Photo: Jacquelyn Martin/AP
The Newseum hailed the free press, but got beaten by the free museums in Washington, D.C., reports the AP.
Flashback: The Newseum — a private museum that was originally funded with Gannett riches and dedicated to exploring modern history as told through the eyes of journalists — opened 11 years ago on prime real estate on Pennsylvania Avenue.
- The glass-walled building, almost equidistant between the White House and the Capitol, became instantly recognizable for its multi-story exterior rendition of the First Amendment.
After nearly 10 million visitors but years of financial difficulties, the Newseum will close its doors on Tuesday, New Year's Eve:
- The building was sold for $372.5 million to Johns Hopkins University, which will consolidate its scattered Washington-based graduate studies programs under one roof.
- A Newseum ticket costs $25 for adults, and the building is right across the street from the National Gallery of Art, and within blocks of multiple free Smithsonian museums.
- Exhibits during the Newseum's final days included an exploration of the cultural and political influence of Jon Stewart and "The Daily Show," a look at the history of the struggle for LGBTQ rights and a display depicting the history of presidential dogs.

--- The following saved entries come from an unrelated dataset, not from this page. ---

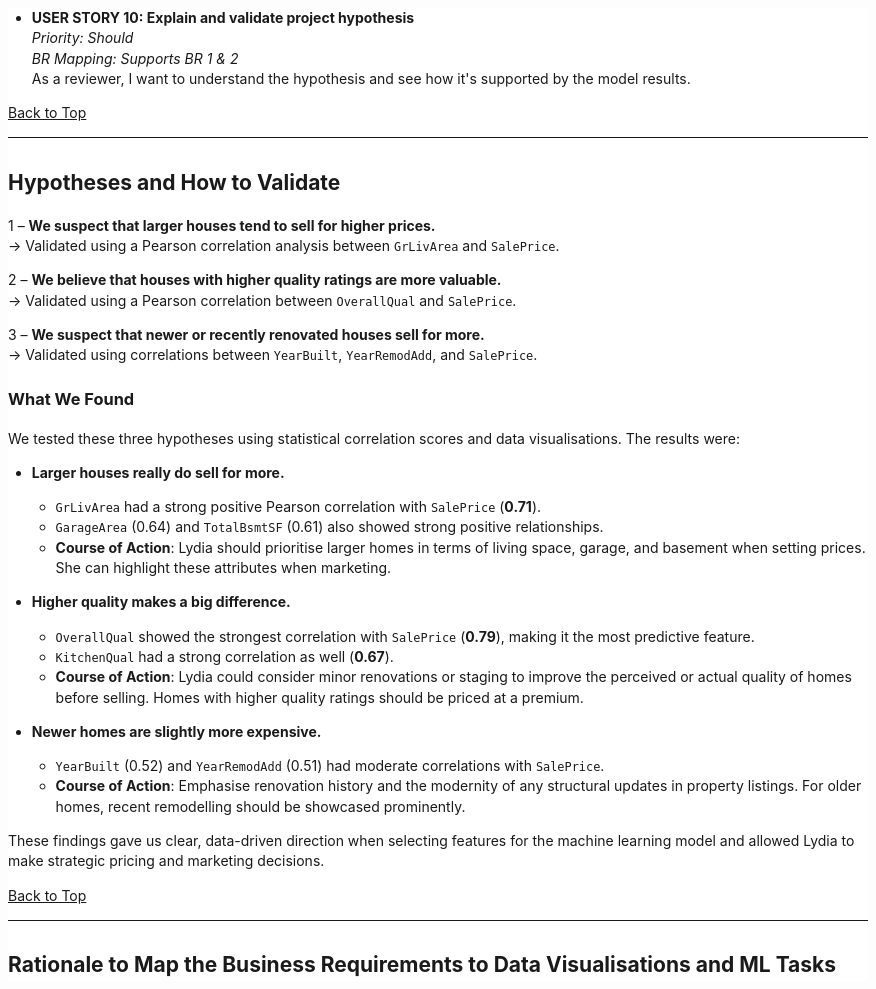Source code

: * **USER STORY 10: Explain and validate project hypothesis**  
  *Priority: Should*  
  *BR Mapping: Supports BR 1 & 2*  
  As a reviewer, I want to understand the hypothesis and see how it's supported by the model results.

[Back to Top](#top)

---

## Hypotheses and How to Validate <a name="hypotheses-and-how-to-validate"></a>

1 – **We suspect that larger houses tend to sell for higher prices.**  
→ Validated using a Pearson correlation analysis between `GrLivArea` and `SalePrice`.

2 – **We believe that houses with higher quality ratings are more valuable.**  
→ Validated using a Pearson correlation between `OverallQual` and `SalePrice`.

3 – **We suspect that newer or recently renovated houses sell for more.**  
→ Validated using correlations between `YearBuilt`, `YearRemodAdd`, and `SalePrice`.

### What We Found

We tested these three hypotheses using statistical correlation scores and data visualisations. The results were:

* **Larger houses really do sell for more.**  
  * `GrLivArea` had a strong positive Pearson correlation with `SalePrice` (**0.71**).
  * `GarageArea` (0.64) and `TotalBsmtSF` (0.61) also showed strong positive relationships.
  * **Course of Action**: Lydia should prioritise larger homes in terms of living space, garage, and basement when setting prices. She can highlight these attributes when marketing.

* **Higher quality makes a big difference.**  
  * `OverallQual` showed the strongest correlation with `SalePrice` (**0.79**), making it the most predictive feature.
  * `KitchenQual` had a strong correlation as well (**0.67**).
  * **Course of Action**: Lydia could consider minor renovations or staging to improve the perceived or actual quality of homes before selling. Homes with higher quality ratings should be priced at a premium.

* **Newer homes are slightly more expensive.**  
  * `YearBuilt` (0.52) and `YearRemodAdd` (0.51) had moderate correlations with `SalePrice`.
  * **Course of Action**: Emphasise renovation history and the modernity of any structural updates in property listings. For older homes, recent remodelling should be showcased prominently.

These findings gave us clear, data-driven direction when selecting features for the machine learning model and allowed Lydia to make strategic pricing and marketing decisions.

[Back to Top](#top)

---

## Rationale to Map the Business Requirements to Data Visualisations and ML Tasks <a name="rationale-to-map-the-business-requirements-to-data-visualisations-and-ml-tasks"></a>
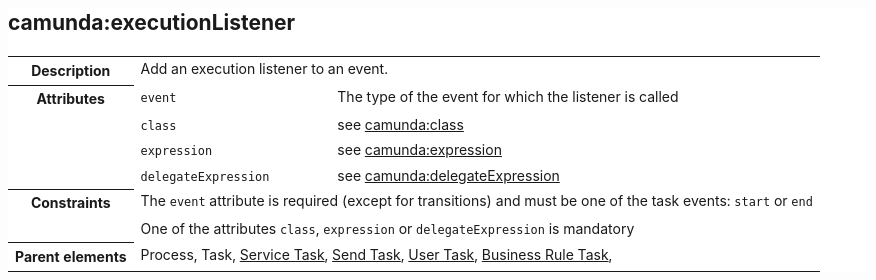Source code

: 
## camunda:executionListener

<table class="table table-striped">
  <tr>
    <th>Description</th>
    <td colspan="2">
      Add an execution listener to an event.
    </td>
  </tr>
  <tr>
    <th>Attributes</th>
    <td><code>event</code></td>
    <td>
      The type of the event for which the listener is called
    </td>
  </tr>
  <tr>
    <td></td>
    <td><code>class</code></td>
    <td>
      see <a href="ref:#custom-extensions-camunda-extension-attributes-camundaclass">camunda:class</a>
    </td>
  </tr>
  <tr>
    <td></td>
    <td><code>expression</code></td>
    <td>
      see <a href="ref:#custom-extensions-camunda-extension-attributes-camundaexpression">camunda:expression</a>
    </td>
  </tr>
  <tr>
    <td></td>
    <td><code>delegateExpression</code></td>
    <td>
      see <a href="ref:#custom-extensions-camunda-extension-attributes-camundadelegateexpression">camunda:delegateExpression</a>
    </td>
  </tr>
  <tr>
    <th>Constraints</th>
    <td colspan="2">
      The <code>event</code> attribute is required (except for transitions) and must be one of the task events: <code>start</code> or <code>end</code>
    </td>
  </tr>
  <tr>
    <td></td>
    <td colspan="2">
      One of the attributes <code>class</code>, <code>expression</code> or <code>delegateExpression</code> is mandatory
    </td>
  </tr>
  <tr>
    <th>Parent elements</th>
    <td colspan="2">
      Process,
      Task,
      <a href="ref:#tasks-service-task">Service Task</a>,
      <a href="ref:#tasks-send-task">Send Task</a>,
      <a href="ref:#tasks-user-task">User Task</a>,
      <a href="ref:#tasks-business-rule-task">Business Rule Task</a>,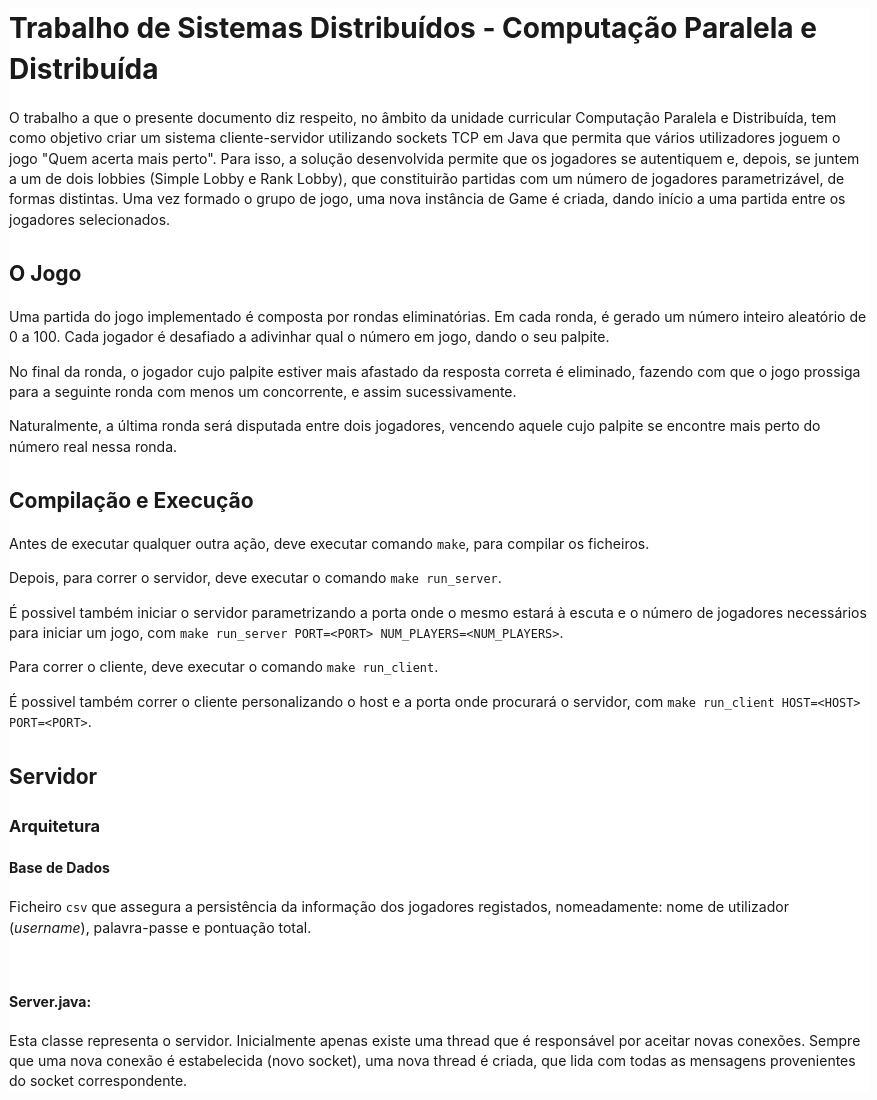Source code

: # Trabalho de Sistemas Distribuídos - Computação Paralela e Distribuída

O trabalho a que o presente documento diz respeito, no âmbito da unidade curricular Computação Paralela e Distribuída, tem como objetivo criar um sistema cliente-servidor utilizando sockets TCP em Java que permita que vários utilizadores joguem o jogo "Quem acerta mais perto". Para isso, a solução desenvolvida permite que os jogadores se autentiquem e, depois, se juntem a um de dois lobbies (Simple Lobby e Rank Lobby), que constituirão partidas com um número de jogadores parametrizável, de formas distintas. Uma vez formado o grupo de jogo, uma nova instância de Game é criada, dando início a uma partida entre os jogadores selecionados.

## O Jogo

Uma partida do jogo implementado é composta por rondas eliminatórias. Em cada ronda, é gerado um número inteiro aleatório de 0 a 100. Cada jogador é desafiado a adivinhar qual o número em jogo, dando o seu palpite.

No final da ronda, o jogador cujo palpite estiver mais afastado da resposta correta é eliminado, fazendo com que o jogo prossiga para a seguinte ronda com menos um concorrente, e assim sucessivamente.

Naturalmente, a última ronda será disputada entre dois jogadores, vencendo aquele cujo palpite se encontre mais perto do número real nessa ronda.

## Compilação e Execução

Antes de executar qualquer outra ação, deve executar comando `make`, para compilar os ficheiros. 

Depois, para correr o servidor, deve executar o comando `make run_server`.

É possivel também iniciar o servidor parametrizando a porta onde o mesmo estará à escuta e o número de jogadores necessários para iniciar um jogo, com `make run_server PORT=<PORT> NUM_PLAYERS=<NUM_PLAYERS>`.

Para correr o cliente, deve executar o comando `make run_client`.

É possivel também correr o cliente personalizando o host e a porta onde procurará o servidor, com `make run_client HOST=<HOST> PORT=<PORT>`.

## Servidor

### Arquitetura

#### Base de Dados

Ficheiro `csv` que assegura a persistência da informação dos jogadores registados, nomeadamente: nome de utilizador (_username_), palavra-passe e pontuação total.

<br>

#### Server.java:

Esta classe representa o servidor. Inicialmente apenas existe uma thread que é responsável por aceitar novas conexões. Sempre que uma nova conexão é estabelecida (novo socket), uma nova thread é criada, que lida com todas as mensagens provenientes do socket correspondente.
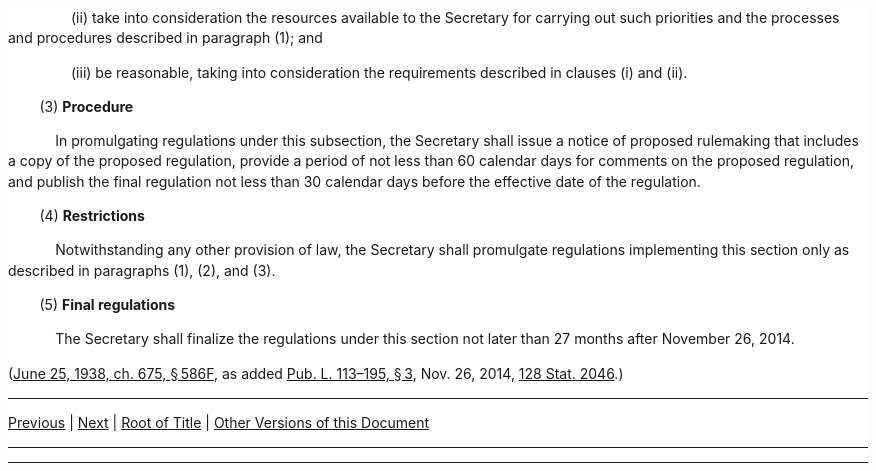                 (ii) take into consideration the resources available to the Secretary for carrying out such priorities and the processes and procedures described in paragraph (1); and

                (iii) be reasonable, taking into consideration the requirements described in clauses (i) and (ii).

        (3) __Procedure__ 

            In promulgating regulations under this subsection, the Secretary shall issue a notice of proposed rulemaking that includes a copy of the proposed regulation, provide a period of not less than 60 calendar days for comments on the proposed regulation, and publish the final regulation not less than 30 calendar days before the effective date of the regulation.

        (4) __Restrictions__ 

            Notwithstanding any other provision of law, the Secretary shall promulgate regulations implementing this section only as described in paragraphs (1), (2), and (3).

        (5) __Final regulations__ 

            The Secretary shall finalize the regulations under this section not later than 27 months after November 26, 2014.

([June 25, 1938, ch. 675, § 586F][/us/act/1938-06-25/ch675/s586F], as added [Pub. L. 113–195, § 3][/us/pl/113/195/s3], Nov. 26, 2014, [128 Stat. 2046][/us/stat/128/2046].)

----------

[Previous](./../../../../../..//us/usc/t21/ch9/schV/ptI/m__us_usc_t21_s360fff–5.md) | [Next](./../../../../../..//us/usc/t21/ch9/schV/ptI/m__us_usc_t21_s360fff–7.md) | [Root of Title](./../../../../../../) | [Other Versions of this Document](https://publicdocs.github.io/go/links?ns=uslm&ref=%2Fus%2Fusc%2Ft21%2Fs360fff%E2%80%936)

----------
----------

[/us/usc/t21/s360fff–3/b]: https://publicdocs.github.io/go/links?ns=uslm&ref=%2Fus%2Fusc%2Ft21%2Fs360fff%E2%80%933%2Fb
[/us/usc/t21/s360fff–2/b]: https://publicdocs.github.io/go/links?ns=uslm&ref=%2Fus%2Fusc%2Ft21%2Fs360fff%E2%80%932%2Fb
[/us/usc/t21/s360fff–3/b]: https://publicdocs.github.io/go/links?ns=uslm&ref=%2Fus%2Fusc%2Ft21%2Fs360fff%E2%80%933%2Fb
[/us/usc/t21/s360fff–2/b]: https://publicdocs.github.io/go/links?ns=uslm&ref=%2Fus%2Fusc%2Ft21%2Fs360fff%E2%80%932%2Fb
[/us/act/1938-06-25/ch675/s586F]: https://publicdocs.github.io/go/links?ns=uslm&ref=%2Fus%2Fact%2F1938-06-25%2Fch675%2Fs586F
[/us/pl/113/195/s3]: https://publicdocs.github.io/go/links?ns=uslm&ref=%2Fus%2Fpl%2F113%2F195%2Fs3
[/us/stat/128/2046]: https://publicdocs.github.io/go/links?ns=uslm&ref=%2Fus%2Fstat%2F128%2F2046


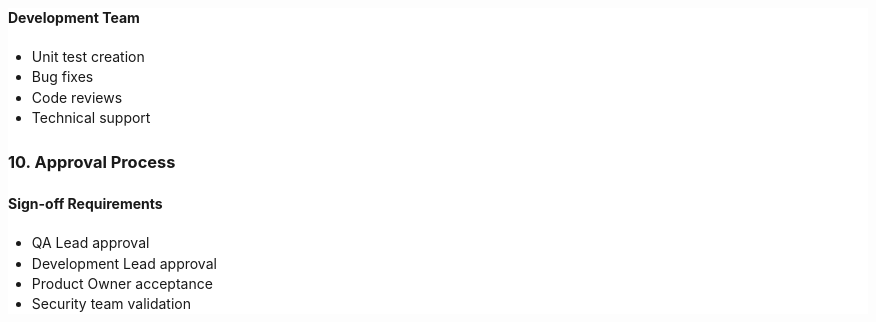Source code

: #### Development Team
- Unit test creation
- Bug fixes
- Code reviews
- Technical support

### 10. Approval Process

#### Sign-off Requirements
- QA Lead approval
- Development Lead approval
- Product Owner acceptance
- Security team validation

The Newseum's homepage says, "We're on deadline":
- "In early 2020, ... deinstallation of its exhibits will begin and artifacts will be moved to a state-of-the-art support center where they will be housed and maintained. The collection will continue to circulate for outgoing loans, educational programs, public events, digital initiatives and more."
- "[T]he Newseum's popular Today’s Front Pages, which digitally displays nearly 1,000 newspaper’s front pages each day from around the world, will continue after the Dec.31 closing."